## EXERCISE
Transcribe all the entries word for word, skipping the pictures.

☆ ☆ ☆ ☆ ☆ ☆ ☆

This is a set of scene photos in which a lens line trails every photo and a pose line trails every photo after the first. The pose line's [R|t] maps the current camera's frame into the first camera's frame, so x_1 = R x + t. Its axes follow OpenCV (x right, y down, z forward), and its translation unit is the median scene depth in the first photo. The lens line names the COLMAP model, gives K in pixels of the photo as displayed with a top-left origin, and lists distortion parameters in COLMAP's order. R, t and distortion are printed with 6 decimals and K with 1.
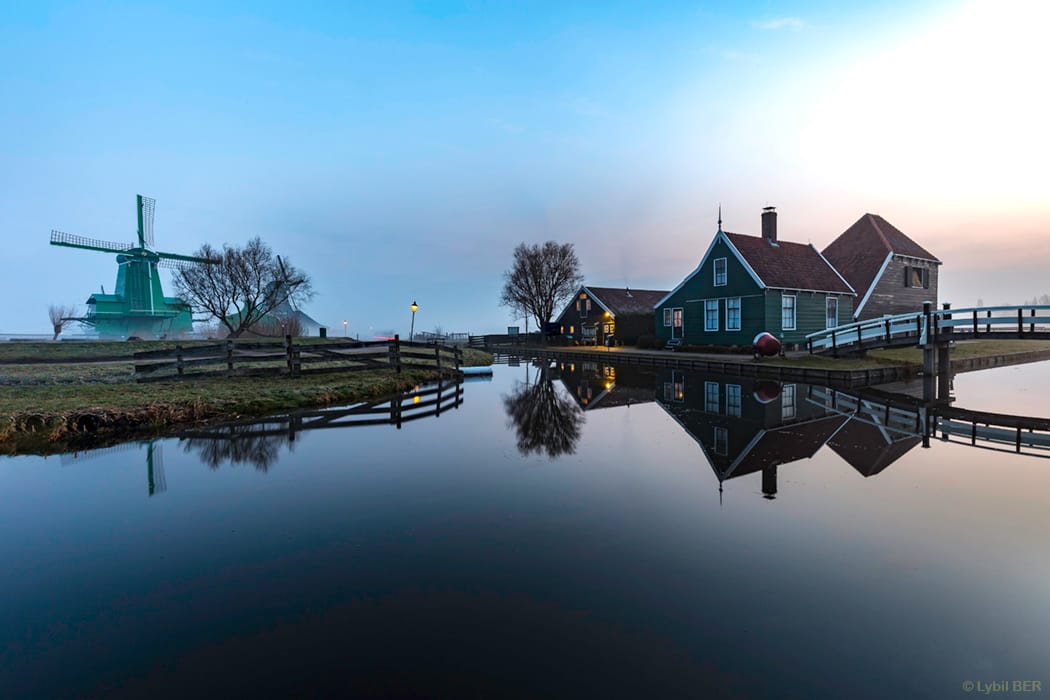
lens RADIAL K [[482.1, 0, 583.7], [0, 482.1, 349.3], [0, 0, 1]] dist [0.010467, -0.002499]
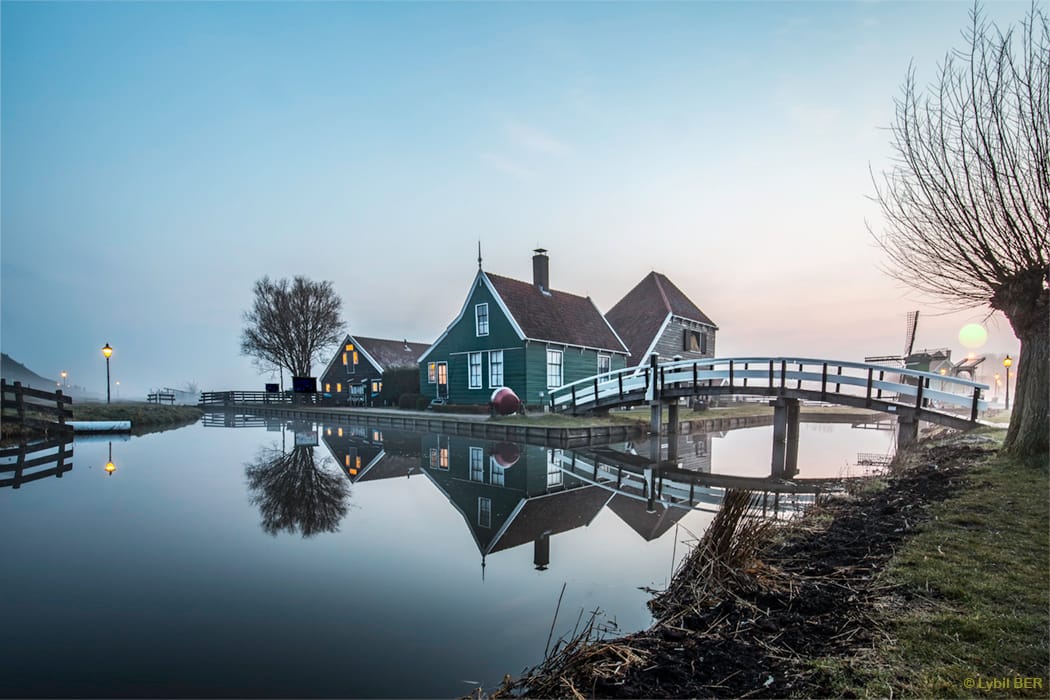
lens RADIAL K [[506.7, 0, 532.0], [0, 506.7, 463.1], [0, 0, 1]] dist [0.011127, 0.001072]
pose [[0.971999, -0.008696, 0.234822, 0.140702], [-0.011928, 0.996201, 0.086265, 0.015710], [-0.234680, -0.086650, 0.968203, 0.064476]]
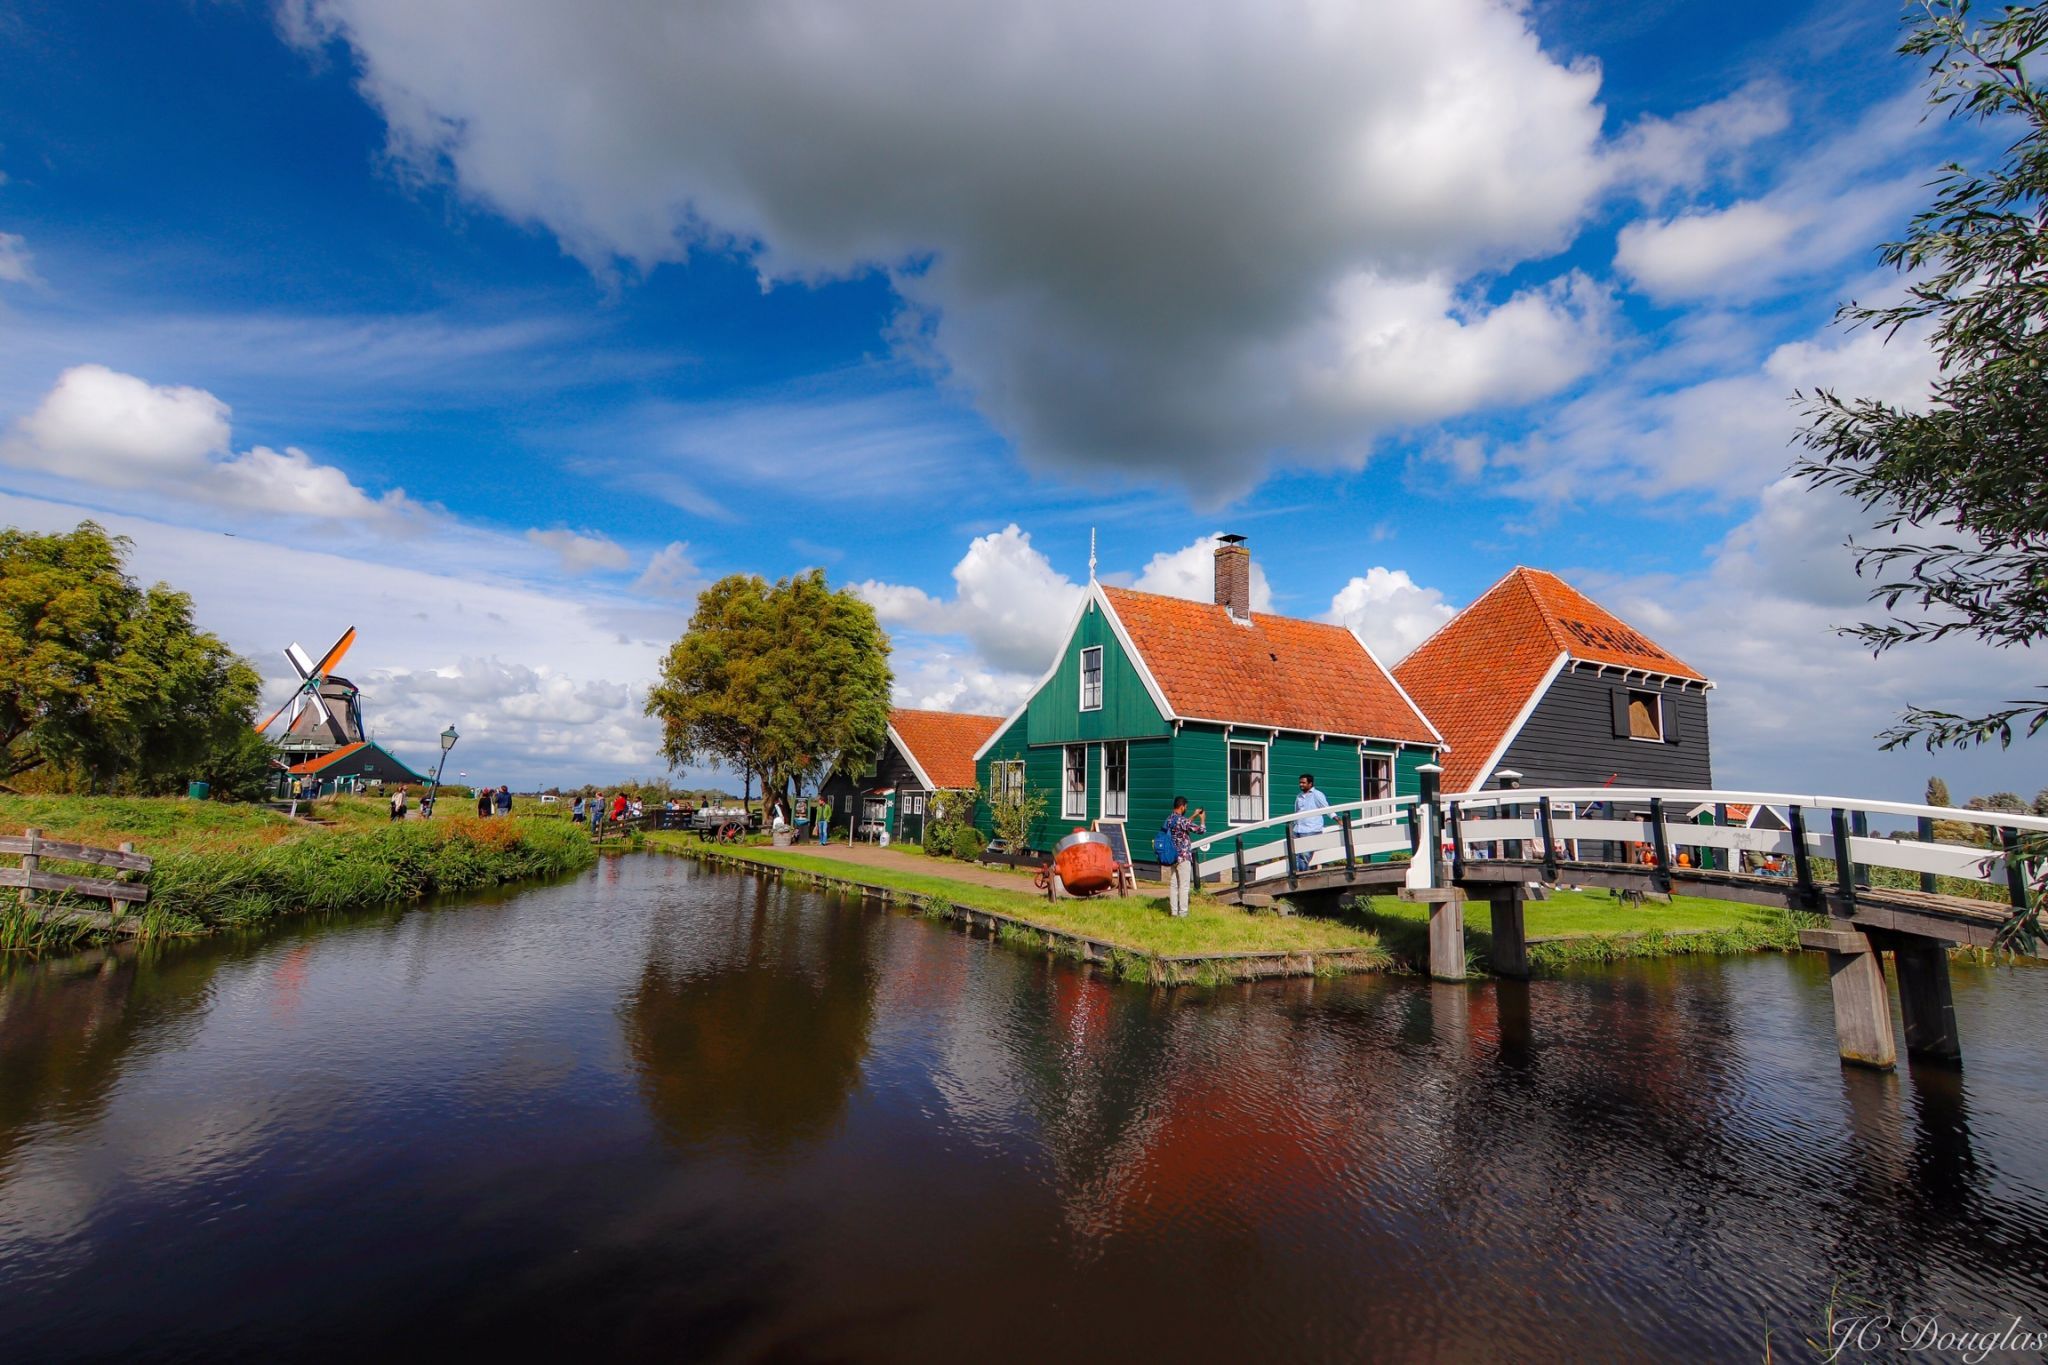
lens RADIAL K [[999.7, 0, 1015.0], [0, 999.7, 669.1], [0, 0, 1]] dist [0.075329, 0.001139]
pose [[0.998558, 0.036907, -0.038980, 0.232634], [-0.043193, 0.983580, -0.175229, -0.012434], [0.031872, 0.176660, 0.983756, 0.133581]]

☆ ☆ ☆ ☆ ☆ ☆ ☆

## ANSWER TO THIS EXERCISE
This is a set of scene photos in which a lens line trails every photo and a pose line trails every photo after the first. The pose line's [R|t] maps the current camera's frame into the first camera's frame, so x_1 = R x + t. Its axes follow OpenCV (x right, y down, z forward), and its translation unit is the median scene depth in the first photo. The lens line names the COLMAP model, gives K in pixels of the photo as displayed with a top-left origin, and lists distortion parameters in COLMAP's order. R, t and distortion are printed with 6 decimals and K with 1.
lens RADIAL K [[482.1, 0, 583.7], [0, 482.1, 349.3], [0, 0, 1]] dist [0.010467, -0.002499]
lens RADIAL K [[506.7, 0, 532.0], [0, 506.7, 463.1], [0, 0, 1]] dist [0.011127, 0.001072]
pose [[0.971999, -0.008696, 0.234822, 0.140702], [-0.011928, 0.996201, 0.086265, 0.015710], [-0.234680, -0.086650, 0.968203, 0.064476]]
lens RADIAL K [[999.7, 0, 1015.0], [0, 999.7, 669.1], [0, 0, 1]] dist [0.075329, 0.001139]
pose [[0.998558, 0.036907, -0.038980, 0.232634], [-0.043193, 0.983580, -0.175229, -0.012434], [0.031872, 0.176660, 0.983756, 0.133581]]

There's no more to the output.